Extracted text ▸
════

|
Converting image processing algorithms to
FPGA implementations can be tedious. The
algorithm may be proven in software but
with no direct link to actual implementation.
Additionally, it can be difficult to subjectively
verify the implementation.
Using a mathematical simulator to verify
and create HDL implementation files bridges
the gap from the algorithm architect to the
FPGA engineer. Xilinx® System Generator
for DSP allows for high-level mathematical
verification and converts the heart of the
algorithm into ready-to-use HDL.
Simulation inside of The MathWorks
Simulink® tool enables you to easily verify
the image algorithm qualitatively and subjectively
when used with the Image Processing
Toolbox, also from The MathWorks. Using
System Generator to develop and implement
image processing algorithms allows for a thoroughly
verified and easily executed design;
plus, you save time on subjective analysis of
the HDL. The high-level block diagram
allows for easy communication between team
members, resulting in less time spent crossing
skill boundaries when determining implementation
trade-offs.
The Basics
The Image Processing Toolbox is an excellent
starting point with which to develop
image processing algorithms for FPGAs. It
allows you to easily load and view many
image types. Although not directly usable
within System Generator, it can also
rotate, resize, filter, convert to and from
the frequency domain, and operate on the
image mathematically and morphologically.
You can use these latter functions as a
qualitative measure against the actual
System Generator implementation.
Exchanging Data
Images are often stored and manipulated
as two-dimensional arrays that can be
quite large. For example, a 1,024 x 1,024 x
8-bits-per-pixel image is 1 MB. Typically, a
portion of the image is moved into the
FPGA one pixel at a time and aggregated
into a larger unit (often a line), with
manipulations performed on these points.
An example pre-processing MATLAB®
m-file script might contain:
- Reading in a source test image using
the IMREAD function in the Image
Processing Toolbox.
- Analyzing variables such as width,
height, and color depth of the image to
pass as arguments to Xilinx block set
tokens. This enables easy parameterization
and scaling of the application.
- Storage and creation of other variables
necessary to the application. Examples
include rotation angle, resizing percentages,
and bit precision within the
algorithm.
- Converting the matrix data from an m
x n array to a 1 x (m*n) with “for
loops” and concatenation. This allows
The MathWorks DSP block set “Signal
From Workspace” token to pass elements
as samples to the Xilinx block set
“Gateway In” token.
- Viewing the source test image for later
subjective analysis using the IMSHOW
function in the Image Processing
Toolbox.
An example post-processing m-file
might contain:
- Conversion of “ToWorkspace” variables
from a 1 x (p*q) array to a p x q array for
easy manipulation by using “for loops.”
- Displaying the resulting matrices using
IMSHOW for subjective analysis.
- Computing qualitative analysis of the
results versus the original image or an
algorithm developed with the Image
Processing Toolbox.
Using M-Files
You can use m-files to model the algorithm
before implementation with System
Generator. Although this step is optional, it
can be a highly effective aid in the slight
paradigm shift from matrix operations in
software to raster scan operations in a highly
parallel architecture.

════

Recorded data ▸
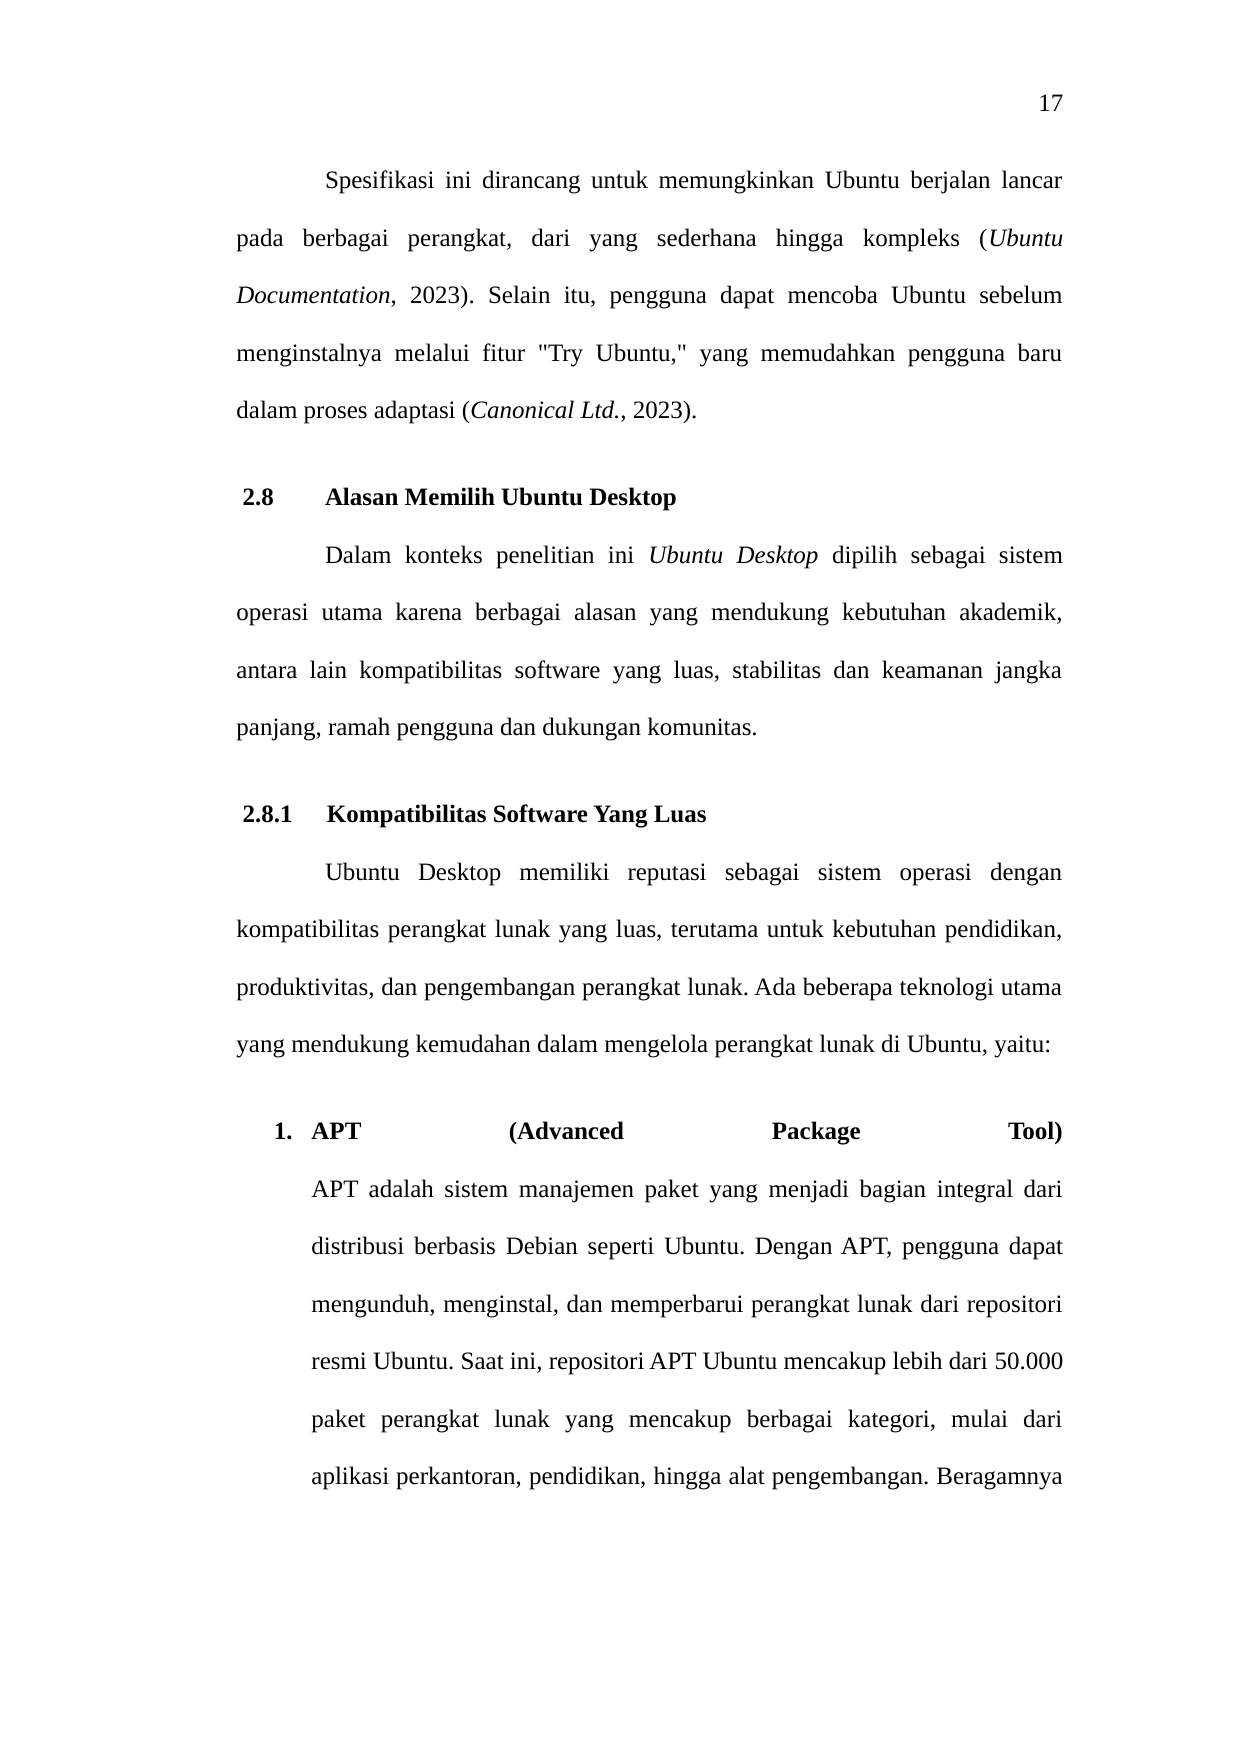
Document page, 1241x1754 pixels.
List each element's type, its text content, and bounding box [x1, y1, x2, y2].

text Dalam konteks penelitian ini Ubuntu Desktop dipilih sebagai sistem operasi utama karena berbagai alasan yang mendukung kebutuhan akademik, antara lain kompatibilitas software yang luas, stabilitas dan keamanan jangka panjang, ramah pengguna dan dukungan komunitas. [236, 540, 1063, 741]
subtitle Alasan Memilih Ubuntu Desktop [236, 482, 1063, 511]
subtitle Kompatibilitas Software yang Luas [236, 799, 1063, 828]
text Spesifikasi ini dirancang untuk memungkinkan Ubuntu berjalan lancar pada berbagai perangkat, dari yang sederhana hingga kompleks (Ubuntu Documentation, 2023). Selain itu, pengguna dapat mencoba Ubuntu sebelum menginstalnya melalui fitur "Try Ubuntu," yang memudahkan pengguna baru dalam proses adaptasi (Canonical Ltd., 2023). [236, 165, 1063, 424]
list APT (Advanced Package Tool) APT adalah sistem manajemen paket yang menjadi bagian integral dari distribusi berbasis Debian seperti Ubuntu. Dengan APT, pengguna dapat mengunduh, menginstal, dan memperbarui perangkat lunak dari repositori resmi Ubuntu. Saat ini, repositori APT Ubuntu mencakup lebih dari 50.000 paket perangkat lunak yang mencakup berbagai kategori, mulai dari aplikasi perkantoran, pendidikan, hingga alat pengembangan. Beragamnya [274, 1116, 1063, 1490]
text Ubuntu Desktop memiliki reputasi sebagai sistem operasi dengan kompatibilitas perangkat lunak yang luas, terutama untuk kebutuhan pendidikan, produktivitas, dan pengembangan perangkat lunak. Ada beberapa teknologi utama yang mendukung kemudahan dalam mengelola perangkat lunak di Ubuntu, yaitu: [236, 857, 1063, 1058]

════

Short exercise 1 ▸
Determine whether each statement below agrees with the article on converting image processing algorithms to FPGA implementations, answering yes or no and quoting the deciding words from the article. (a) The Image Processing Toolbox functions for rotating and resizing an image are directly usable within System Generator. (b) A 1,024 x 1,024 x 8-bits-per-pixel image is 1 MB. (c) Modeling the algorithm with m-files before implementation with System Generator is a required step.
Short exercise 2 ▸
Recast the paragraph of the FPGA image processing article beginning "The Image Processing Toolbox is an excellent starting point" as a short bulleted list that keeps its main facts.
Short exercise 3 ▸
Carry on the article on converting image processing algorithms to FPGA implementations, starting after its final sentence.

Result 1 ▸
(a) No: "Although not directly usable within System Generator, it can also rotate, resize, filter"
(b) Yes: "a 1,024 x 1,024 x 8-bits-per-pixel image is 1 MB"
(c) No: "Although this step is optional"

Result 2 ▸
- The Image Processing Toolbox is an excellent starting point for developing image processing algorithms for FPGAs.
- It makes it easy to load and view many image types.
- It can also rotate, resize, filter, convert to and from the frequency domain, and operate on images mathematically and morphologically, although these functions are not directly usable within System Generator.
- These latter functions can serve as a qualitative measure against the actual System Generator implementation.

Result 3 ▸
Some of the key benefits include:
- Deconstruction proofs of Image
Processing Toolbox functions as an aid
to understand the algorithm.
- Creation of intermediate variables to
assist in debugging the System
Generator version of the design. Try to
set variables similar to how they will
appear in the design. Two-dimensional
matrices should be used as memory,
while raster order works better between
blocks.
- Making algorithm trade-offs. Ask yourself
if you should place the bi-linear
interpolation stage before or after the
sending of data to memory.
- A fast proof that the algorithm is on
the right track.
- Qualitative analysis from the deconstruction
m-file to the corresponding
Image Processing Toolbox function.
Design Considerations – An Example
Real-time image rotation has many challenges
when going from the algorithm
architect at a high level to the FPGA engineer
at the HDL and board level. The algorithm
level choices that you will make
about how to implement the design in the
FPGA will affect device utilization.
Conversely, board and system requirements
may place limitations on your design, such
as number, width, and type of frame buffer
memories.
Design Choices
A key decision about the architectural style
of the rotation algorithm is quality. For
example, when moving the pixels of the
original image grid to fractional locations
on the rotated image grid, is a nearest
neighbor selection adequate? Should you
perform bi-linear interpolation on the
image to reduce shear (the tendency to see
discontinuities along object edges)? Is
bicubic interpolation (determining the
new pixel value based on weighting and
summing its closest 16 neighbors) the preferred
method? Your choice of quality will
impact resources in both the FPGA and
the frame buffer.
Our example is based upon the Hotelling
transform to determine the original image
versus the rotated image pixel
addresses. You have two choices as to
where the rotation engine occurs
with respect to frame buffering:
- Place the rotation engine after
the frame buffer. This has the
effect of sequential raster scan
address writes into the frame
buffer and allows for raster
scan format of the output data
by reading from the frame
buffer in non-sequential
address form. The Hotelling
transform with basis vectors
cos(t) and sin(t) for rotation
angle (t), {Sx,Sy} representing
source x and y coordinates, and
{Dx,Dy} representing destination
x and y coordinates in the
2-D image are:
Sx = Dx * cos(t) + Dy * sin(t)
Sy = Dy * cos(t) – Dx * sin(t)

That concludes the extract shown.